The protein or the body building substance in the milk occur in cow’s milk in the form of casein .in combination with calcium; physically it forms the colloidal particles in suspension. There are too other protein components viz. lactalbumin and lactoglobulin, both being unique and characteristic of milk. Proteins in turn are made up various combinations of about 20 types of aminoacids. In fact the value of protein depends upon the number and the proportion of the amino acids that go into its constitution.

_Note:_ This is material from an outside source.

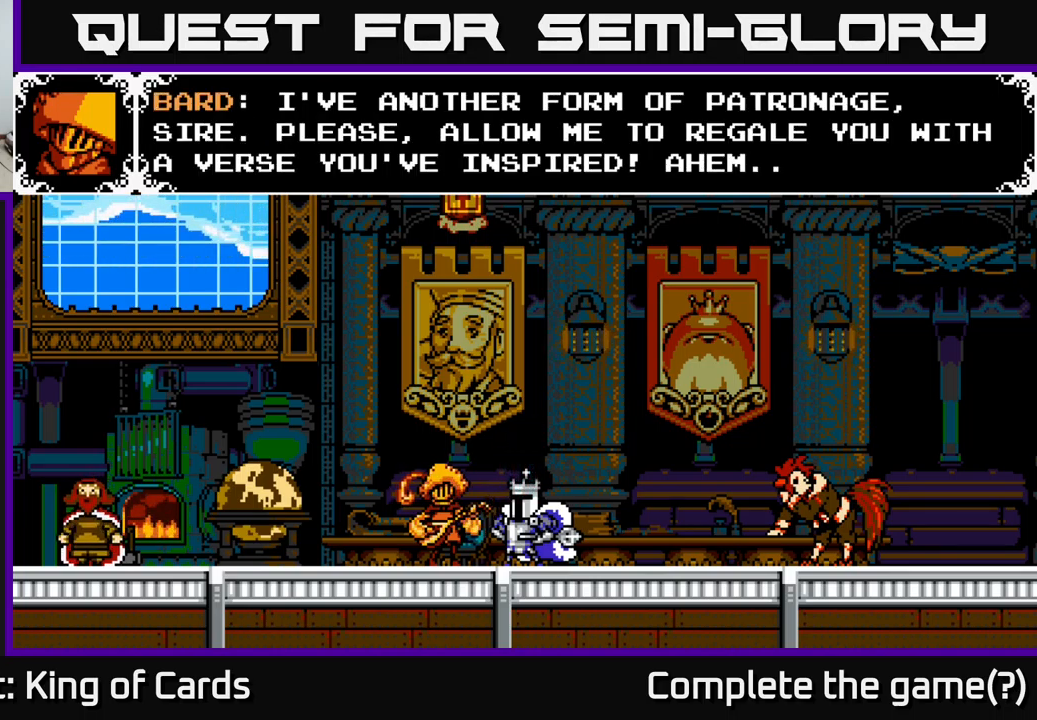
{"buttons": ["A"], "right_stick": "center", "events": [[467, "A", "down"]]}
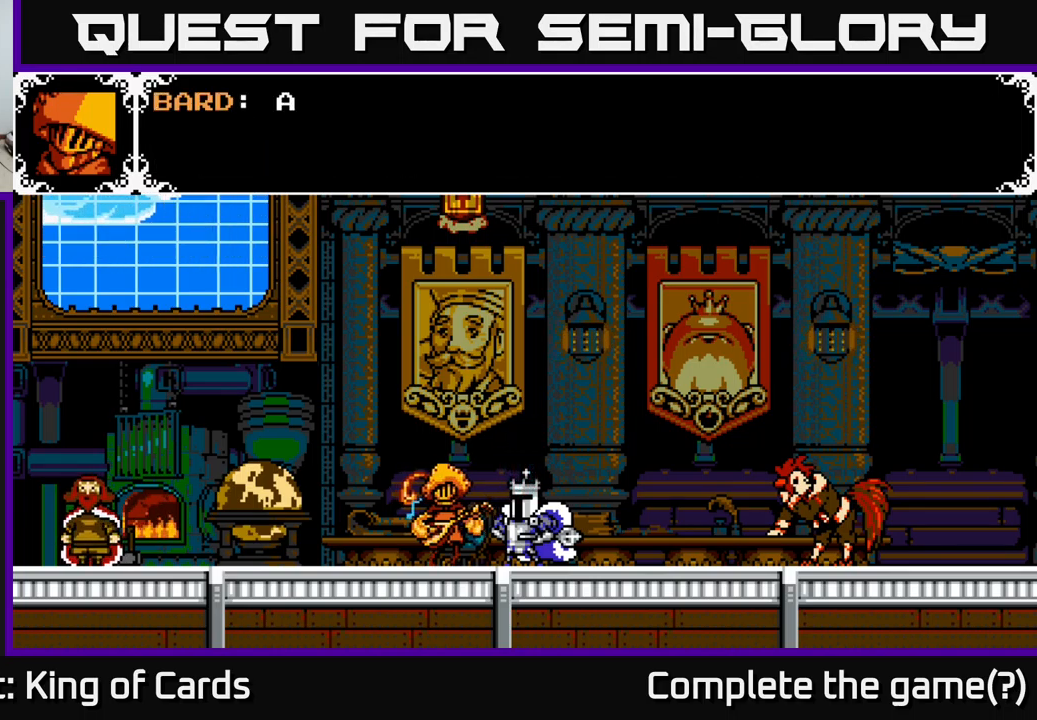
{"buttons": ["A"], "right_stick": "center", "events": [[100, "A", "up"], [184, "A", "down"]]}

Of the several types of amino acids, four are essential in a child’s diet; these are: tryptophane, lysine, crystine and hystidine. The lactalbumin found in milk contains 4.08 per cent of this crystine while its casein contains only 0.26 per cent. There is a greater amount of lactalbumin or breast milk in comparison with cow’s milk and this is why breast milk is more suited to the infant than the cow’s milk. But there is no doubt that cow’s milk protein is the next in the list. But to supply an adequate amount of the protein, nearly double the amount of cow’s milk will have to be given to the child.

But it is interesting to note here that the Indian cow’s milk approaches breast milk more nearly in comparison with other milks for eg. of the foreign i.e. European cow’s or of the buffaloes. Ordinarily the amount of protein in European cow’s milk is double that of European mother. The fat content is however nearly the same in both while the sugar content is a little less in the cow’s milk there. The European physicians therefore advise the mothers there to dilute their cow’s milk with an equal amount of water and to also make good the fat and sugar deficiency in such a mixture by adding one teaspoonful of cream to every three ounce of the prepared milk, which they henceforth designate as the humanised milk for their infants.

If however this advise is followed blindly by the Indian mothers using Indian cow’s milk, the result would be down right harmful. For, the child so fed would be practically suffering from a deficiency not merely of protein, fat and carbohydrates but also of the essential vitamins and mineral salts.

Buffaloe’s milk is richer than cow’s milk and consequently yields more butter. Ass’s milk contains less of salts and fats but more of sugars. Breast milk contains more of fat and less of salts but it contains all the necessary elements for the child in absolutely correct proportion, neither more nor less and is therefore the most ideal food for its all around development. Actually there is no other type of milk or milk substitutes that can replace breast milk in all ways, or, in any way, for that matter.

It is the food that Nature has intended for the purpose and therefore non replaceable. Goat’s milk contains an excess of calcium but in other ways, it varies very little from the mother’s milk; probably this may be thus the next best to breast milk for the human child. Then comes the ass’s milk and cow’s milk comes only after the ass’s milk as it differs much more from the human milk

In areas where cow’s milk of reliable and standard quality is not available as it happens in modern metropolitan complexes, many types of prepared products from milk are used. They are: powdered milk, evaporated milk, condensed milk, lactic acid milk, peptonlsed milk, butter milk and whey. Of these, the last four are employed only in feeding the invalid, the small, the weak and the premature children. This is specially so in connection with cheese, protein, milk, lactic acid milk and whey. For preparing all of these products only the pasteurised i.e. bacteria free milk should be used.

Milk is the diet for energy, bodily heat and growth. Persons who take milk and its products like butter, cheese, curd and buttermilk do not need any medicine generally. Children given ample milk daily grow taller; a milk diet adds to the beauty and is the satwic food also. Almost all milk foods are rich in proteins, calcium and phosphates; all of these are vital to build, maintain and energise the body. They are good for bones and teeth and are rich for blood.